Antes havia a música, a dança e a TV. Depois tudo isso, passou a se chamar videoclip. Antes havia a música negra e a música branca, depois só havia a World Music.
Antes o cantor era um artista. Depois dele o artista tornou-se um andrógeno, não existia limite para esse gênio, o único limite chegou dia destes quando o relógio marcava uma e meia da tarde em uma mansão da Califórnia. Michael se foi. Será? Será que Michael se foi?
Ontem tinha mais estrelas no céu que hoje, mas o céu continua lindo como ontem e assim será amanhã com uma estrela a menos.
A estrela chamada Michael não tinha gênero. Era impossível classificá-lo, estava em um patamar diferente, algo assim como um deus do tipo Netuno, Afrodite, Iemanjá, John Lennon, Gandhi, Chaplin, Einstein entre outros poucos, pouquíssimos é verdade. Era um destes que nunca existiu e nunca existirão dois iguais.
Se você nunca dançou ao som de Ben de rostinho colado ouvindo a voz feminina de um garoto de onze anos, ou nunca se estrebuchou em uma discoteca ao som de Thriller, nem mesmo se emocionou com a belíssima We are the world em favor dos povos da África e não entendeu a fortíssima mensagem ante-racista na super canção Black and White, me perdoe,mas você não viveu nos últimos trinta anos, tente viver, ainda dá tempo.
Não se pergunte por que a morte leva os gênios tão cedo. Não existe resposta para isso. Para as estrelas, morrer é apagar a luz. Para nós, é ver tudo um pouco mais escuro.
Michael morreu criança ao cinquenta anos, mas ainda uma criança a criança da terra do nunca de Never Land, a eterna criança que sempre será a voz dos Jackson Five.
Não tente entender Michael, impossível. Mas saiba que ele foi o primeiro artista importante de sua época a atravessar o Atlântico para abraçar Nelson Mandela pouco depois que ele saiu da prisão. E isso foi muito, muito importante para o fim do apartheid.
Saiba também que grande parte de sua imensa fortuna, a fortuna financeira é claro, foi gasta em doações permanentes para trinta e nove instituições de várias partes do mundo que se dedicam às crianças com câncer, à pesquisas contra a AIDS, ao combate à fome e à desmontagem de minas terrestre.
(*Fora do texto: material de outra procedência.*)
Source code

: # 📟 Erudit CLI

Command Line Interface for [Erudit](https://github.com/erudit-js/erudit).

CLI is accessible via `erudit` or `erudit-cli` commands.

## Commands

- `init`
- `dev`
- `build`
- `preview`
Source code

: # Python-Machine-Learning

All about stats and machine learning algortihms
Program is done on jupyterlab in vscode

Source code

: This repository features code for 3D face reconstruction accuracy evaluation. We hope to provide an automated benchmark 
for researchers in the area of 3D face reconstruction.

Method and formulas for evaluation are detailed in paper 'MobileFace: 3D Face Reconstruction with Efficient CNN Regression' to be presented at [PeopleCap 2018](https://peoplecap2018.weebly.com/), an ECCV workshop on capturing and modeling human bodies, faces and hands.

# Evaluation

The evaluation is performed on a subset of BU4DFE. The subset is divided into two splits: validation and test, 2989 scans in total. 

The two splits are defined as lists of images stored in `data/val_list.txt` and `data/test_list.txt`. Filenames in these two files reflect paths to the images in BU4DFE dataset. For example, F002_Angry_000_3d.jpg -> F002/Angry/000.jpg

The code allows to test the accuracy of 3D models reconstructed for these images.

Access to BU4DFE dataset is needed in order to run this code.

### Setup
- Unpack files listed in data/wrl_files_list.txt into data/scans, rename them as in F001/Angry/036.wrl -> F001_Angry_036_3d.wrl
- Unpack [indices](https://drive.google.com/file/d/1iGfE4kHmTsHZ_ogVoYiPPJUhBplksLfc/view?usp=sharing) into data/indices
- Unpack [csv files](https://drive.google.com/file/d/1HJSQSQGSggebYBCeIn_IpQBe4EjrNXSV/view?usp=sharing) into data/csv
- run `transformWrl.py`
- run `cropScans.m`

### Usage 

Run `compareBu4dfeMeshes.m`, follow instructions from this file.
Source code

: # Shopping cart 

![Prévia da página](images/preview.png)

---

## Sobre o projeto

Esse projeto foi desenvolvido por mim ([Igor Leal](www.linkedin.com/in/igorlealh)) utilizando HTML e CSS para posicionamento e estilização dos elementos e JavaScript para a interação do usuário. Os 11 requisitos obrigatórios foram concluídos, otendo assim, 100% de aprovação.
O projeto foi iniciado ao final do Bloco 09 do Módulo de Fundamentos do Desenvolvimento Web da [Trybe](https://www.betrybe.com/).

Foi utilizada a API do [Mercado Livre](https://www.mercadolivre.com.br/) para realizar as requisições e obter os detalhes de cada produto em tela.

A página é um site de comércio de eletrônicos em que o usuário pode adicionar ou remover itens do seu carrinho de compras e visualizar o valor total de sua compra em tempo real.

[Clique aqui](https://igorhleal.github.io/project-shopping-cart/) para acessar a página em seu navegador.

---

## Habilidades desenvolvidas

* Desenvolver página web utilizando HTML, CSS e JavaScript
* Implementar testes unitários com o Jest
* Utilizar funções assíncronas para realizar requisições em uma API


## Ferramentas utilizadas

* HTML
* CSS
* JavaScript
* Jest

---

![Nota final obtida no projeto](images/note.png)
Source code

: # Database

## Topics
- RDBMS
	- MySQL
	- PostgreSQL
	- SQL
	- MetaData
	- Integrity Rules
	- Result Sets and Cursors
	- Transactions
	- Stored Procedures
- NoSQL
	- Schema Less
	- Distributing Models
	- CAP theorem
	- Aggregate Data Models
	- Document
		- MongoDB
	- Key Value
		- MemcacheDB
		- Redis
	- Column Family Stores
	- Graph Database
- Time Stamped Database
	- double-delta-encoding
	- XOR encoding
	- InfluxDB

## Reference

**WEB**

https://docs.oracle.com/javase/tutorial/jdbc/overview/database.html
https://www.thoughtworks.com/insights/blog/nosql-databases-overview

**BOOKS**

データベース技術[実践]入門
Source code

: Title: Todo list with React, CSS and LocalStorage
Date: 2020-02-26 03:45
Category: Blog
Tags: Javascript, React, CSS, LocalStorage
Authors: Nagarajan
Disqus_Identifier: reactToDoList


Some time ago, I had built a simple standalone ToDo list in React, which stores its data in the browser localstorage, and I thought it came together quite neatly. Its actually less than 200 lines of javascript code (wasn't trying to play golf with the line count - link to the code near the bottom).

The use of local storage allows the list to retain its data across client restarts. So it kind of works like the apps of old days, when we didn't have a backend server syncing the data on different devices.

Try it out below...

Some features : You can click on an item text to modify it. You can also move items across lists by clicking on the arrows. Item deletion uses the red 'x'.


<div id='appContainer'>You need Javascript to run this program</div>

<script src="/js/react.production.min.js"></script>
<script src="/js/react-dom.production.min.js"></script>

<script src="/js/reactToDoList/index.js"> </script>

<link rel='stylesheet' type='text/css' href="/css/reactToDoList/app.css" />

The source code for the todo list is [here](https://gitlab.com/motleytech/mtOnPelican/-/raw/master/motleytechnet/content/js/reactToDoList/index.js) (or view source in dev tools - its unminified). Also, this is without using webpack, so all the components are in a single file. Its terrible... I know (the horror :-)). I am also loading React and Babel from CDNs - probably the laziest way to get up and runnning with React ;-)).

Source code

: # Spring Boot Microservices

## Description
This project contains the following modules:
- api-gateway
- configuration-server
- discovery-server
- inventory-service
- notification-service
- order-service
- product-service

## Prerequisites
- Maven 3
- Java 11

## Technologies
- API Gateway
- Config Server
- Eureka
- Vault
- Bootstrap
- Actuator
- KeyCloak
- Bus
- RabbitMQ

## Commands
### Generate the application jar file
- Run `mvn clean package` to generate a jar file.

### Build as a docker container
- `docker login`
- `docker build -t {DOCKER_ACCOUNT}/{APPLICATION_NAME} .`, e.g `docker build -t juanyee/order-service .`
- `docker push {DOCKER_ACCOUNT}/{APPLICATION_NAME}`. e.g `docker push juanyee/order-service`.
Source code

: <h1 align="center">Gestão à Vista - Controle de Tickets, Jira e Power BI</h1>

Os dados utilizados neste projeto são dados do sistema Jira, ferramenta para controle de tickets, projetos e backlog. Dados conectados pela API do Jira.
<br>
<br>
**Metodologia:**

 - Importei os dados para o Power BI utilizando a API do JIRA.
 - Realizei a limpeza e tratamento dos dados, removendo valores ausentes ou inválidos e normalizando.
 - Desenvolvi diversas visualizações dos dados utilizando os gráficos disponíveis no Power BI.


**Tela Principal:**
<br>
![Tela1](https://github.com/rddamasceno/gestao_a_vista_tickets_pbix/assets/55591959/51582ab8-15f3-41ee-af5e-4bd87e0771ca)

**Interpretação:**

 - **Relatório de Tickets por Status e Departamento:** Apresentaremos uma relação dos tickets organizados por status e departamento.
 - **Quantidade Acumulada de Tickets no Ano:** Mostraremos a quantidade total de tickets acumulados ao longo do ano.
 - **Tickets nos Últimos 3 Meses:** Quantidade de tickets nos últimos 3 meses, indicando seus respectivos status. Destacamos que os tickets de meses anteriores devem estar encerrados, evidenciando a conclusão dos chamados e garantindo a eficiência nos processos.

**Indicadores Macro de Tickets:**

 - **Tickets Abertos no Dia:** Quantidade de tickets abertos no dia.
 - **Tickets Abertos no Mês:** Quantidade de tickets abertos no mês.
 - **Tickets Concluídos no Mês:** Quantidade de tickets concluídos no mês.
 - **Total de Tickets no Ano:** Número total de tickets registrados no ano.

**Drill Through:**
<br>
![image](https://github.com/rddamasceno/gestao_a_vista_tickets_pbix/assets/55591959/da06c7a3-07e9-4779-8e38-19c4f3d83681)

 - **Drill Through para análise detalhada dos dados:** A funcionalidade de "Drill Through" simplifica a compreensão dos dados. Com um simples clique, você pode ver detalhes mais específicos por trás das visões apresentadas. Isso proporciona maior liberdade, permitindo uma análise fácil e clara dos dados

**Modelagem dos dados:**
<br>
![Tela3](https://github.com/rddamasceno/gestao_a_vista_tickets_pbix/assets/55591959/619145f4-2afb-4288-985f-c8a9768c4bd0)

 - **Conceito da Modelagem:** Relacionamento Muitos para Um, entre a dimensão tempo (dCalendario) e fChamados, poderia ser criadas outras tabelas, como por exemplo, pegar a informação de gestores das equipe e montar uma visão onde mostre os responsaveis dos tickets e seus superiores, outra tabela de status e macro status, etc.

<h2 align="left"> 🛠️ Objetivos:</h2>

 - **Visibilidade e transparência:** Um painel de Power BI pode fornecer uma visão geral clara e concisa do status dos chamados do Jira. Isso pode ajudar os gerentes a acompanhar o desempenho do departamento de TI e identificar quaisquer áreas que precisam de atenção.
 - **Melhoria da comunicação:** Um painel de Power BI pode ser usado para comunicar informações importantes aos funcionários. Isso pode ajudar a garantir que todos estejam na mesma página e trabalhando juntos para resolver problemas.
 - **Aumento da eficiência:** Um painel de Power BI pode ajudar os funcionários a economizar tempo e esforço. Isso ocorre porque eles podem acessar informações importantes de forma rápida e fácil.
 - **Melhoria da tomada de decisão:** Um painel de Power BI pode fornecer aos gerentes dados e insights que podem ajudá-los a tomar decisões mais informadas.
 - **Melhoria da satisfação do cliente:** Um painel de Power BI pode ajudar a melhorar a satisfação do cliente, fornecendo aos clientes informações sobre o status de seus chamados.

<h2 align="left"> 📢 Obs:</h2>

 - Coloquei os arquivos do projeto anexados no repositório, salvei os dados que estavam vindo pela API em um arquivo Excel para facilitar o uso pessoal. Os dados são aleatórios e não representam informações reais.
Michael foi um soco no estômago da direita racista americana, uma mosca na sopa dos preconceituosos, um tapa na cara dos que não sonham nem tem fantasias, um turbilhão que virou de cabeça para baixo a moral burguesa e colocou luz na escuridão do mundo triste dos anos oitenta, imerso na guerra fria.
Michael dançou em cima do caixão dos hipócritas e dos cínicos e eles nunca o perdoaram, tentaram de todo jeito vinculá-lo à pedofilia, ao excentrismo e à sordidez. Nunca conseguiram.
Daqui a mil anos, quando contarem a história do Século Vinte, Michael estará lá, dançando, cantando, dançando… Para pessoas assim, a palavra morte é só palavra. Não tem o menor significado.